Records from a data source
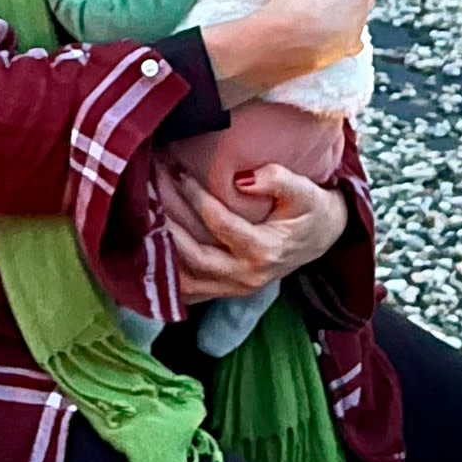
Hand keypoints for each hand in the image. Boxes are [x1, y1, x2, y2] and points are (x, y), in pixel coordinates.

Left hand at [161, 156, 349, 305]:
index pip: (220, 223)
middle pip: (194, 257)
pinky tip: (146, 250)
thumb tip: (243, 179)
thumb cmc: (312, 211)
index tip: (176, 170)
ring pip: (185, 281)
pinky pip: (187, 290)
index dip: (195, 196)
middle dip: (167, 224)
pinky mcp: (224, 290)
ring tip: (140, 219)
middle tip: (146, 192)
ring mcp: (233, 288)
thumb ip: (279, 180)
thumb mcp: (306, 192)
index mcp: (265, 251)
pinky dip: (165, 274)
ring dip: (160, 253)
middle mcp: (246, 277)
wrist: (321, 238)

* [Problem description]: All lines from the one containing "thumb cmc: (312, 211)" to the end of the data above are to be set down exactly; no others belong in the answer.

* [Answer to the exercise]:
thumb cmc: (312, 211)
index tip: (176, 170)
ring pip: (185, 281)
pinky pip: (187, 290)
index dip: (195, 196)
middle dip: (167, 224)
pinky mcp: (224, 290)
ring tip: (140, 219)
middle tip: (146, 192)
ring mcp: (233, 288)
thumb ip: (279, 180)
thumb mcp: (306, 192)
index mcp: (265, 251)
pinky dip: (165, 274)
ring dip: (160, 253)
middle mcp: (246, 277)
wrist: (321, 238)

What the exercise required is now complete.